出典の抜粋
»»

川俣町内でR349に乗る。このR349は仙台北部に住む筆者にとってのR457みたいな存在ではないか。R349を地図で辿ると、中通り地方東側の主要な自治体におおよそアクセスできるように見える。この日もただ南下するだけでいくつかの自治体を通り抜け、田村市船引町でK50に分岐。JR磐越東線・要田駅をかすめつつR288に乗ると、もうそこは三春町である。所要時間3時間半だった。

要田駅前
JR磐越東線・要田駅前。
誰もいない

三春町での食事は長らく「三条屋(三春町大町79)」さんというそば処にお世話になってきたが、新規開発を旨としたこの日はそちらも新規開発を心がけた。「いろはや食堂(三春町鶴蒔田17)」さん。入店してみると筆者以外には親子連れ3名が小上がりにいるきりだった。しばし黙考し「かつ丼1,080円」を発注。ナニゲに一番高いメニューである。

三春町・いろはや食堂
かつ丼 1,080円
かつ丼 1,080円
カツの厚みを体感
良心的な肉厚と
よくよく染み込んだ出汁のハーモニー

筆者くらいの「とんかつ喰い」ともなれば、料理がテーブルに運ばれてきた瞬間にイケるかイケないか、直感でわかってしまう。いろはやさんのかつ丼の場合、お盆の上をさっと一瞥しただけで一手間かけていることが瞭然の小鉢料理、具だくさんの味噌汁が並んでおり、かつ丼本体の蓋を開けずとも間違いない味だろうことがわかってしまう。左様、なかなかに味付けの濃い厚みたっぷりの卵とじカツがびっしり敷かれていて箸をつける前からテンションがあがる。食べ進めてわかるのだが、厚めのカツに対して白メシの量が対等によそわれており、ライスマネジメントも容易い。こういうかつ丼はありそうでない。ぜひソースカツ丼もメニューに加えて欲しい。また小鉢のタケノコの煮つけは何かの魚と一緒に煮ていてすごくコクがあり、これだけで白メシ一膳は楽勝だ。味噌汁は豚肉の入っていない豚汁のような様相で、野菜たっぷりの上こんにゃくまで。たくあんももしかしたら自家製なのかもしれない。これらの料理を一通りまずは口にし、当たりのかつ丼と判定したとたんに俄然かき込むのがもったいなくなって、筆者としてはたいへん珍しくゆっくりじっくり食べた。ごちそうさまでした。

««

提供情報
»»

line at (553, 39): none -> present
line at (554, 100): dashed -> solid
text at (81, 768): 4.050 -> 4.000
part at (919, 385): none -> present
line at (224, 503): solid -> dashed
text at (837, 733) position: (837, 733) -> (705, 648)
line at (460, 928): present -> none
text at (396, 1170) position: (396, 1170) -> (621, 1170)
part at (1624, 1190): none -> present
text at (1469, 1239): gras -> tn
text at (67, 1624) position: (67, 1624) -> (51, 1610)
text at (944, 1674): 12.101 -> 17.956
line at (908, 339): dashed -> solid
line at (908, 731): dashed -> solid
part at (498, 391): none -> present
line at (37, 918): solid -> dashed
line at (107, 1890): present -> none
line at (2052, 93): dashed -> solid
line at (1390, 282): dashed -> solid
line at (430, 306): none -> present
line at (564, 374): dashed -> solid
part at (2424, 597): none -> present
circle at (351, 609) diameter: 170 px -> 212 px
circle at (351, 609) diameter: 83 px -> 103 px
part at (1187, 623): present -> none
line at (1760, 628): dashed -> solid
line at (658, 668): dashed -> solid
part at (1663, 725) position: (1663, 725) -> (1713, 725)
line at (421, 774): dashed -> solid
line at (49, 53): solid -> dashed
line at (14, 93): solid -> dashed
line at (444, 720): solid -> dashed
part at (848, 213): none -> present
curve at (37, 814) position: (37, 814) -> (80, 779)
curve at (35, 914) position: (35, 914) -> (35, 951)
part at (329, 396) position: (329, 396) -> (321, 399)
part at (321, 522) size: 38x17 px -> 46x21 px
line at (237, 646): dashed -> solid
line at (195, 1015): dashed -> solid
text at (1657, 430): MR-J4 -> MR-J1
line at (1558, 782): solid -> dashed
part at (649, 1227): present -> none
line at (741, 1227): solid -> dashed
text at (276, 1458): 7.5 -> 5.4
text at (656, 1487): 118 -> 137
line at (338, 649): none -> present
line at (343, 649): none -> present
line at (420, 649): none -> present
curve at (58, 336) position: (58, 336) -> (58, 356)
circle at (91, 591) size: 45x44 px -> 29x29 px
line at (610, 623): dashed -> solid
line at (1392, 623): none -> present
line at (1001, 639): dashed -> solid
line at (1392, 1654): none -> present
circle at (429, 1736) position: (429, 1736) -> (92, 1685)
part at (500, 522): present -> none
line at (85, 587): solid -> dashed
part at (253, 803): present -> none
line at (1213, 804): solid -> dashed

««

課題
**1.** 抜粋によると、筆者は「いろはや食堂」で何を注文し、その値段はいくらでしたか。
**2.** 抜粋のうち、「川俣町内でR349に乗る。こ」から「ゲに一番高いメニューである。」までの部分を一字も変えずに書き写してください。

回答
**1.** かつ丼を注文し、値段は1,080円でした。

**2.**
川俣町内でR349に乗る。このR349は仙台北部に住む筆者にとってのR457みたいな存在ではないか。R349を地図で辿ると、中通り地方東側の主要な自治体におおよそアクセスできるように見える。この日もただ南下するだけでいくつかの自治体を通り抜け、田村市船引町でK50に分岐。JR磐越東線・要田駅をかすめつつR288に乗ると、もうそこは三春町である。所要時間3時間半だった。

要田駅前
JR磐越東線・要田駅前。
誰もいない

三春町での食事は長らく「三条屋(三春町大町79)」さんというそば処にお世話になってきたが、新規開発を旨としたこの日はそちらも新規開発を心がけた。「いろはや食堂(三春町鶴蒔田17)」さん。入店してみると筆者以外には親子連れ3名が小上がりにいるきりだった。しばし黙考し「かつ丼1,080円」を発注。ナニゲに一番高いメニューである。